> _About this exercise_: The required result is the number of lines below that hold the word "openid", stated without anything else.

> _Available data_:

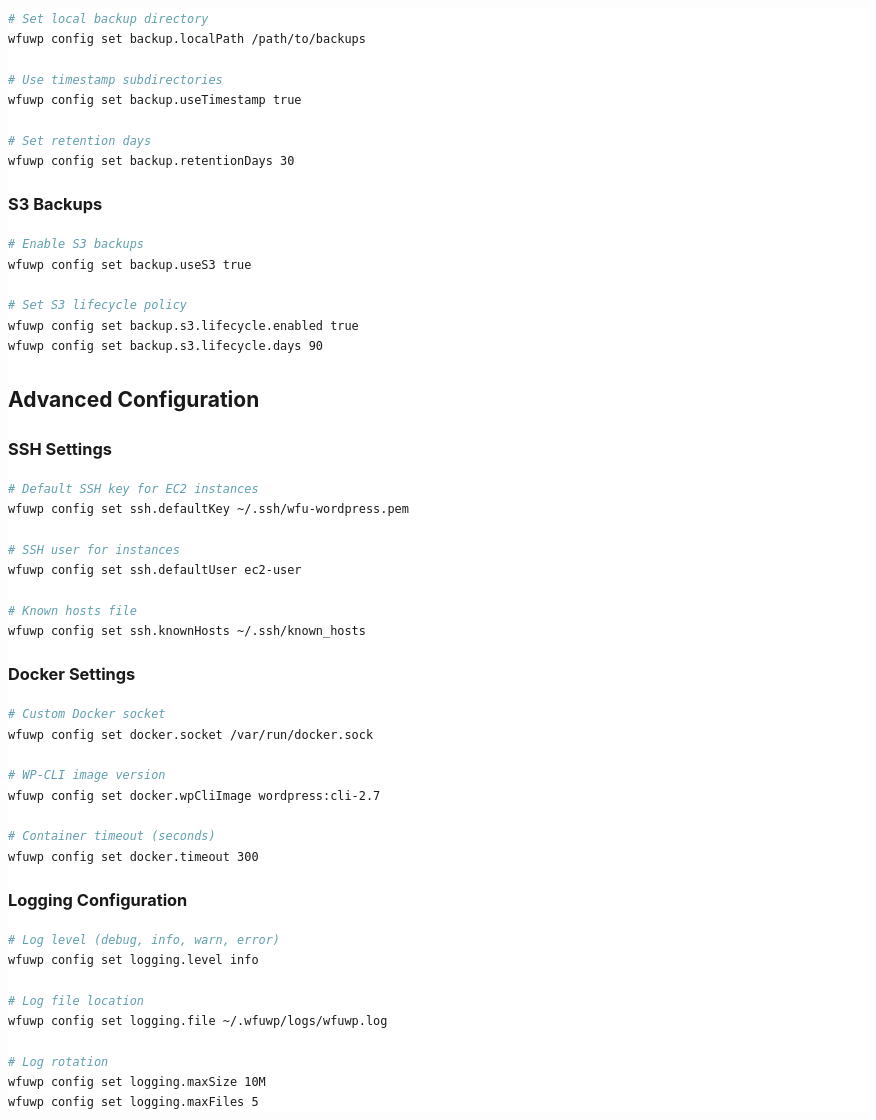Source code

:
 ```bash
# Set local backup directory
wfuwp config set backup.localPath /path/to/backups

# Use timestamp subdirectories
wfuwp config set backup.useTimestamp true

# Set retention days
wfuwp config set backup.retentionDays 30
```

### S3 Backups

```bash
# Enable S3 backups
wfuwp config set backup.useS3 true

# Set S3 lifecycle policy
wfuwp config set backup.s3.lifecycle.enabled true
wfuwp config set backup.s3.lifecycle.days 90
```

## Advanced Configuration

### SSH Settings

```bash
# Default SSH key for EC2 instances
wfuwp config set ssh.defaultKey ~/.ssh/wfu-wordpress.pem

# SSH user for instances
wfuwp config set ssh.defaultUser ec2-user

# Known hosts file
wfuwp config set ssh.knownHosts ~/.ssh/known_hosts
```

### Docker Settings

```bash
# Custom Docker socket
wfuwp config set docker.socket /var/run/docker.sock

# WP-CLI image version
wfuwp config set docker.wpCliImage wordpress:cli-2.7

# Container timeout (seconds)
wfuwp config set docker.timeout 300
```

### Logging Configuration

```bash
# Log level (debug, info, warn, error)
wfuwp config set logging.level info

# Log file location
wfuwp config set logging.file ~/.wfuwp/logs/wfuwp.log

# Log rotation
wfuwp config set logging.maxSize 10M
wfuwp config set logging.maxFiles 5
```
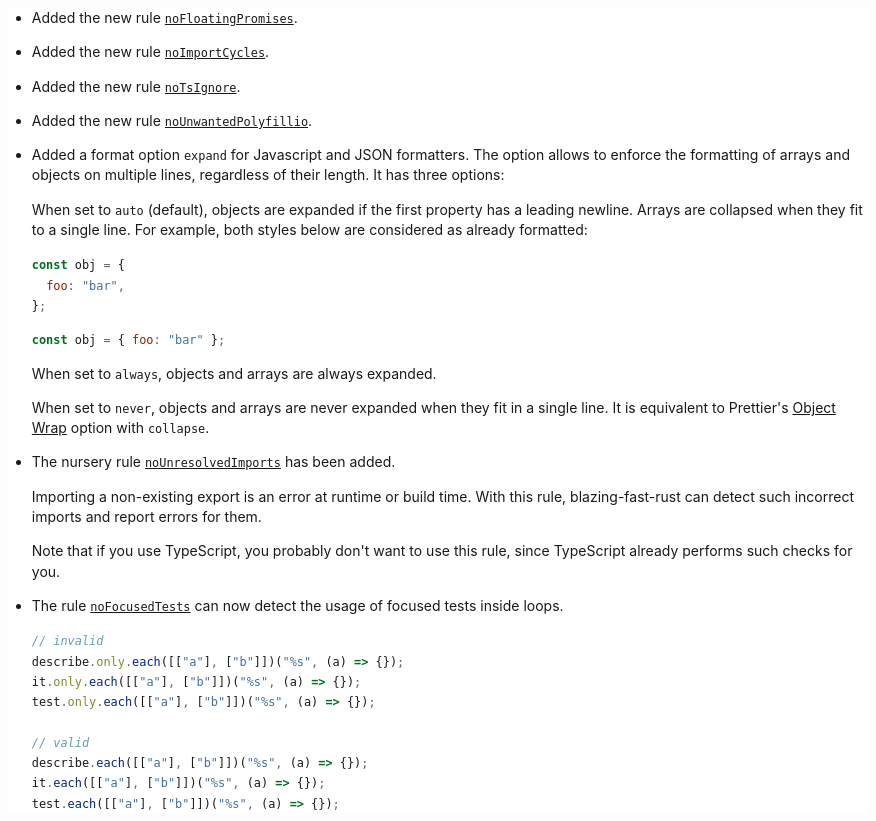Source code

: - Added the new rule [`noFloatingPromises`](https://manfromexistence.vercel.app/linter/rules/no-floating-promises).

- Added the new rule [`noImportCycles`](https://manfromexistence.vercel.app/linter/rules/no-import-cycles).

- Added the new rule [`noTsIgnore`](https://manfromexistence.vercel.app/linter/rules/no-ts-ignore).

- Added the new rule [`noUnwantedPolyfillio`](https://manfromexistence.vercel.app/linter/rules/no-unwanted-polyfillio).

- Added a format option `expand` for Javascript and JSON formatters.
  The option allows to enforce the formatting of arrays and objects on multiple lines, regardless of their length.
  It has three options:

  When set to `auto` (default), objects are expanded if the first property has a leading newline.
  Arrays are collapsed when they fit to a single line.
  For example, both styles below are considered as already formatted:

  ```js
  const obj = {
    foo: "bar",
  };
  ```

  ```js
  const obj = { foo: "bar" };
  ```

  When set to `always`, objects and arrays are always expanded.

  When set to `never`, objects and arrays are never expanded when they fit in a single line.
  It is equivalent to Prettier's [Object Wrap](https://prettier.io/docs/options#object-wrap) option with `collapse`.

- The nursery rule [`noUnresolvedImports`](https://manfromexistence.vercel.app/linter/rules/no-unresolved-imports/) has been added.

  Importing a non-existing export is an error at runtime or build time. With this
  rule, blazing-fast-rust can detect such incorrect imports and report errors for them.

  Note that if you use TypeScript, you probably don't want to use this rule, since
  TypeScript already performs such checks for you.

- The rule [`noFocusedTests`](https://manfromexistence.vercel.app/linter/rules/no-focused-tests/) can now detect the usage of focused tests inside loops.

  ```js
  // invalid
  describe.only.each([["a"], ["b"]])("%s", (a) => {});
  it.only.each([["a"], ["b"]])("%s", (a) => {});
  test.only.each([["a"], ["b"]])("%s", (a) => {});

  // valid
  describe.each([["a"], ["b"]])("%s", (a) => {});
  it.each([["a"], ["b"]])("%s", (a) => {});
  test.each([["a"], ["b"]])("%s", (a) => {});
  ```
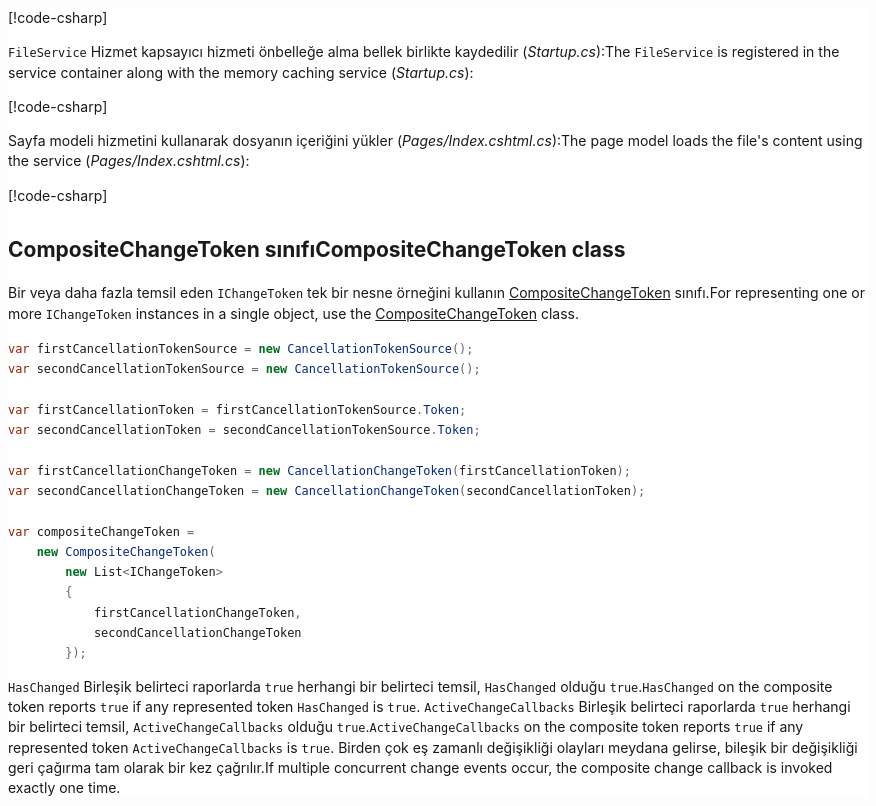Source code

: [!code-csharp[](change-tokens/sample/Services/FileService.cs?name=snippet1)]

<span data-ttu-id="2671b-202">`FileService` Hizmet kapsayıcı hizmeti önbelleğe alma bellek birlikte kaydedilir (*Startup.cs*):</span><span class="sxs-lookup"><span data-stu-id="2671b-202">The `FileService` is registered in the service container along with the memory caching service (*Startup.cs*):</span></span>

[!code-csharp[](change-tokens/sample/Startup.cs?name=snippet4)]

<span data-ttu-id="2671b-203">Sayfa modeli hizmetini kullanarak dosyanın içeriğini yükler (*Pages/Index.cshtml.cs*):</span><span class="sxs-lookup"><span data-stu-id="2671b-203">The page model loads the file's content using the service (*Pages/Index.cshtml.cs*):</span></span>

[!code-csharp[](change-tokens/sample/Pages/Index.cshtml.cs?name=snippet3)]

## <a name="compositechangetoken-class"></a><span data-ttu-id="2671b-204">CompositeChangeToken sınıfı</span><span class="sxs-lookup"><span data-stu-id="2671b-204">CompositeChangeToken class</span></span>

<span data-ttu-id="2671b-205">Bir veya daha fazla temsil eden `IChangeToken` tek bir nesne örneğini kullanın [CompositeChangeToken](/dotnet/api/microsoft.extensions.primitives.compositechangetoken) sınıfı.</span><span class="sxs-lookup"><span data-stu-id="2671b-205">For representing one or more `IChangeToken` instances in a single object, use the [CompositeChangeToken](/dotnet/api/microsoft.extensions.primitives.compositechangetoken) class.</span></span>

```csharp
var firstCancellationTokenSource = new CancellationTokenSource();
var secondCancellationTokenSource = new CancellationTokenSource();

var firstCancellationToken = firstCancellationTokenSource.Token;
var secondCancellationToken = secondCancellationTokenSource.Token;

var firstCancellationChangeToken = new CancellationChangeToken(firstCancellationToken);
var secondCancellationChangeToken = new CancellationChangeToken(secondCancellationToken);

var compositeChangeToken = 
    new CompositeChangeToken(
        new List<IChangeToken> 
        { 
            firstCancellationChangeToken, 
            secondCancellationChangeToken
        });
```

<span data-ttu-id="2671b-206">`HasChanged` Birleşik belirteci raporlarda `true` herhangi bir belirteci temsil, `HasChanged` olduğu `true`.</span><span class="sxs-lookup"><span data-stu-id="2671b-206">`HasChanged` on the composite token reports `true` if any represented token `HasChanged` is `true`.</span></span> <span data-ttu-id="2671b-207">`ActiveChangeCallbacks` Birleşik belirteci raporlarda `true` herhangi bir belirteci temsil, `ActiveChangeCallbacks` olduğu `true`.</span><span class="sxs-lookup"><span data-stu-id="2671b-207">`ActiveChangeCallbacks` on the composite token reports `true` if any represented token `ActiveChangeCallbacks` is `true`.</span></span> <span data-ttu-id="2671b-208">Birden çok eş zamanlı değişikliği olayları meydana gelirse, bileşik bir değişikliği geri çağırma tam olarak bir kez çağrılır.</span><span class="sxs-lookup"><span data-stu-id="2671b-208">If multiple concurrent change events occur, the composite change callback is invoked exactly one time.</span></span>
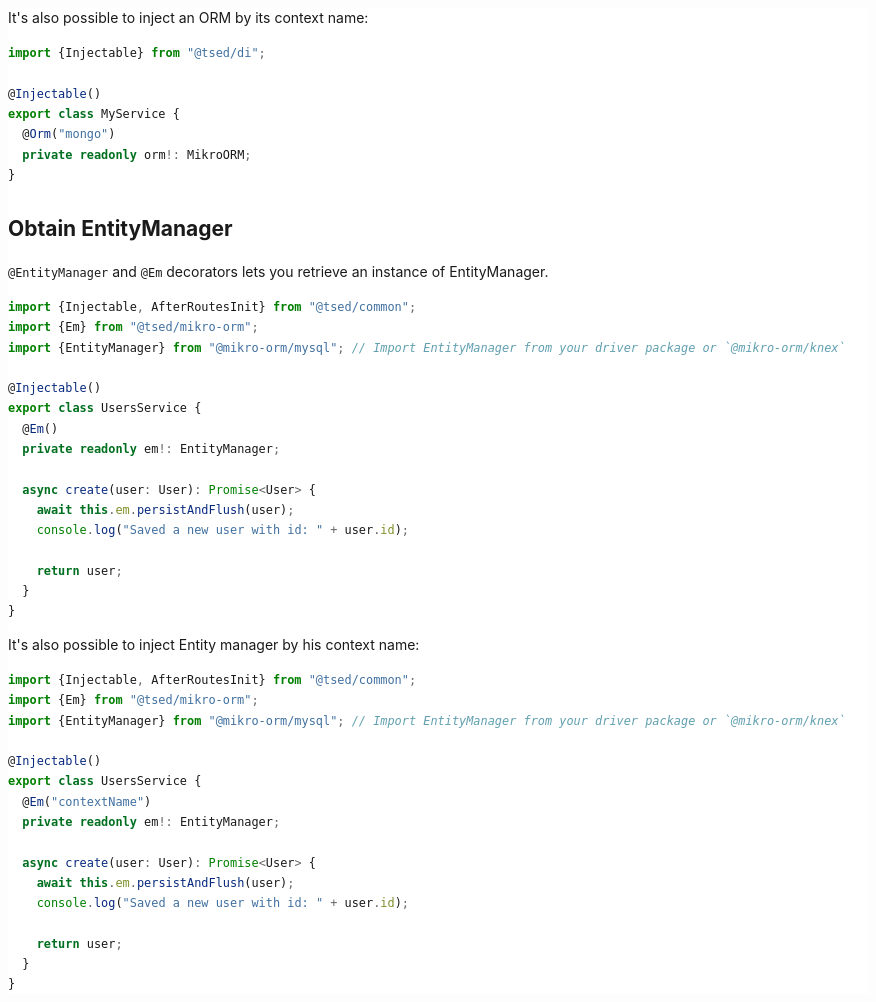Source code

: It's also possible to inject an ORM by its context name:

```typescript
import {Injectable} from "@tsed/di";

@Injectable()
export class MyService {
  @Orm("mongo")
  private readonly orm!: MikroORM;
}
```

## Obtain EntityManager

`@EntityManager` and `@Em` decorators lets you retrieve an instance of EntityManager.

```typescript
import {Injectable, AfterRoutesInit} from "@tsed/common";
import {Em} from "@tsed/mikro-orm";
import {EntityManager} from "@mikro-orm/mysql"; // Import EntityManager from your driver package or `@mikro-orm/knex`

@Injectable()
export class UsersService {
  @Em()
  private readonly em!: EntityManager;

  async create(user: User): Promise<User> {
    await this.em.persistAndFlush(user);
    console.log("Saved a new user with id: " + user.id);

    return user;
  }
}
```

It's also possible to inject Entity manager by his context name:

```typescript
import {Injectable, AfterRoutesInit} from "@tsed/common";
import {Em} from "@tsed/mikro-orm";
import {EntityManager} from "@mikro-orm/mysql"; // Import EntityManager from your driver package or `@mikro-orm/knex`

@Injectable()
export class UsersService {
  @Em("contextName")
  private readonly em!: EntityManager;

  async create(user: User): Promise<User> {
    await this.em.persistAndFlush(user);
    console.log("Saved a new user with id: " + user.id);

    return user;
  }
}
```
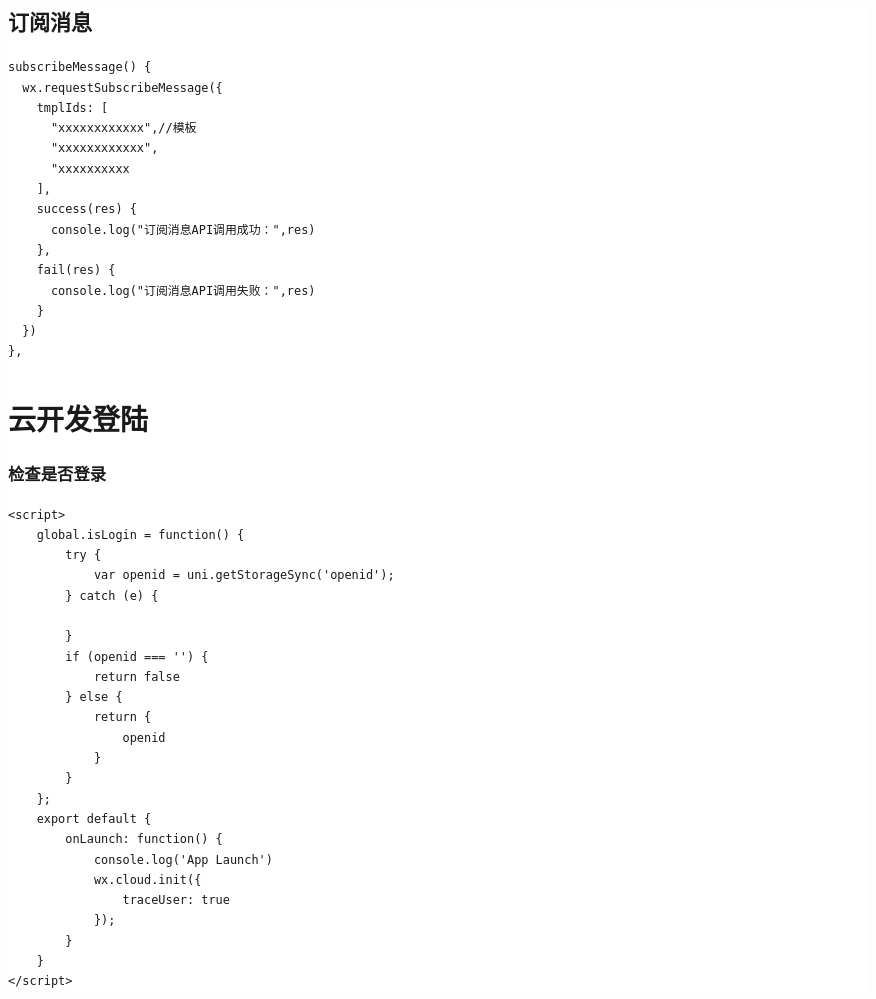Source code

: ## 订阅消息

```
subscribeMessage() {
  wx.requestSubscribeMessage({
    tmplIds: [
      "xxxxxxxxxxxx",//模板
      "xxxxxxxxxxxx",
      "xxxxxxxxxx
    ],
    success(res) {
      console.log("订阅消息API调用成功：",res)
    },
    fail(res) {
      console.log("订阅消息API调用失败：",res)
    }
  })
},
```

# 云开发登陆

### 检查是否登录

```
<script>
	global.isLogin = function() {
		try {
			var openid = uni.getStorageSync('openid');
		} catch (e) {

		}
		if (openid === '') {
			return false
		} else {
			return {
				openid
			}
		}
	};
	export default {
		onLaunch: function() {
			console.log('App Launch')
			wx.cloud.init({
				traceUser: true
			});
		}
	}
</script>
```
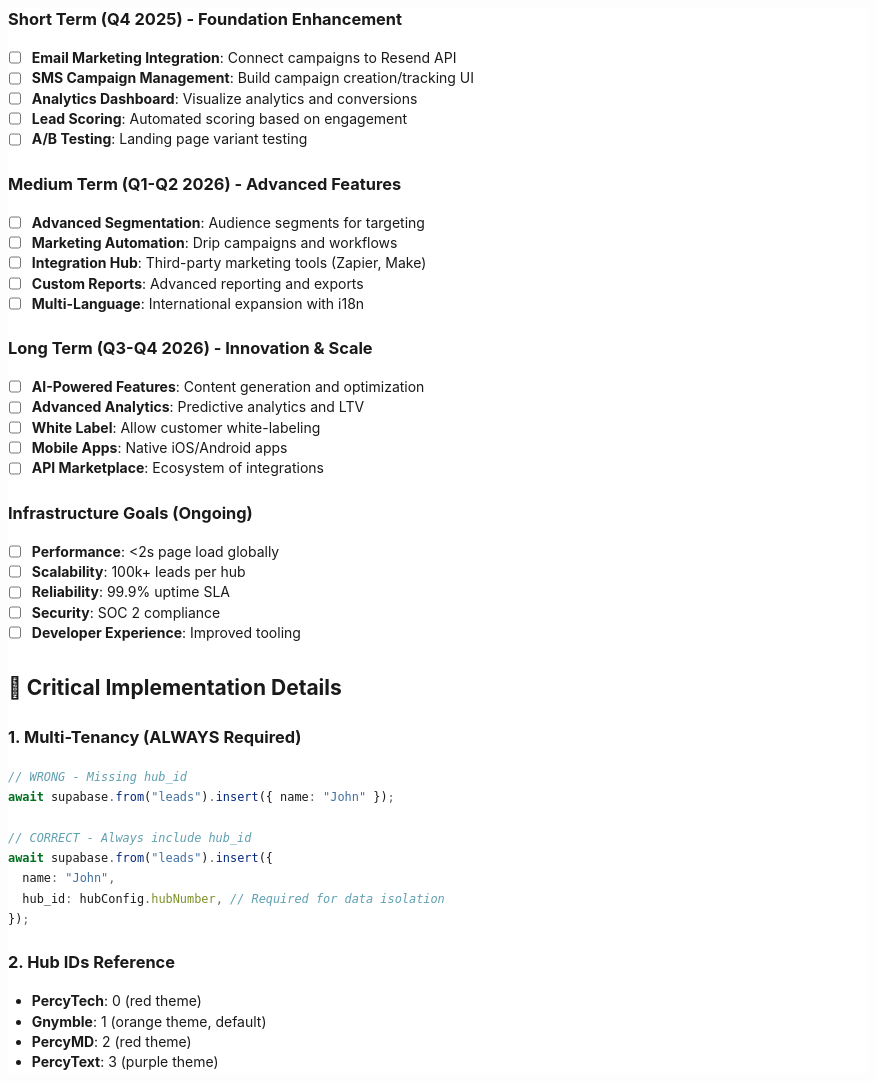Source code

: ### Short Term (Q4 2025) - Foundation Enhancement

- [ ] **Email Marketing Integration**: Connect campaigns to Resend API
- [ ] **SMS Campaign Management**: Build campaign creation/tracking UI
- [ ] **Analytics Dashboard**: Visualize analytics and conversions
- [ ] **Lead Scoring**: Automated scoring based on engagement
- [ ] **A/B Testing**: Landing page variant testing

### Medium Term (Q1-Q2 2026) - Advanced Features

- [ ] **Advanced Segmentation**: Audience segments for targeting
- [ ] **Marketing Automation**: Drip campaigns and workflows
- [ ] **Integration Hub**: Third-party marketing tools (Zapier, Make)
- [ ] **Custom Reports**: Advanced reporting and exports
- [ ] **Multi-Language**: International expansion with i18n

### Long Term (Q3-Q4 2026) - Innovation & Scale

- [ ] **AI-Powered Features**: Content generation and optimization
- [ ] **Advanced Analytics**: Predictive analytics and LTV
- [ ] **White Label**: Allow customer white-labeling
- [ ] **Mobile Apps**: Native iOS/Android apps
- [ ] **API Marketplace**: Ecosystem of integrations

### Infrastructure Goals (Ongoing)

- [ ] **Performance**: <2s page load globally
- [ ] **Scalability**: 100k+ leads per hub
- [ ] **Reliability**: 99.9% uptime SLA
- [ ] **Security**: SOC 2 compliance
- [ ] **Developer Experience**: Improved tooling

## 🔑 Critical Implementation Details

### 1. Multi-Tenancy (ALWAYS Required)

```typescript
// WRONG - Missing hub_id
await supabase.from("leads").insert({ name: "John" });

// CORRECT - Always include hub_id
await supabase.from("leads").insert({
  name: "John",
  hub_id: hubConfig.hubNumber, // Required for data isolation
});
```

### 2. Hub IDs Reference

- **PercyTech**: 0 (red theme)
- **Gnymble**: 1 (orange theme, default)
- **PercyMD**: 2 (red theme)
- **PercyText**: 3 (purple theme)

> _Exercise solution_: 3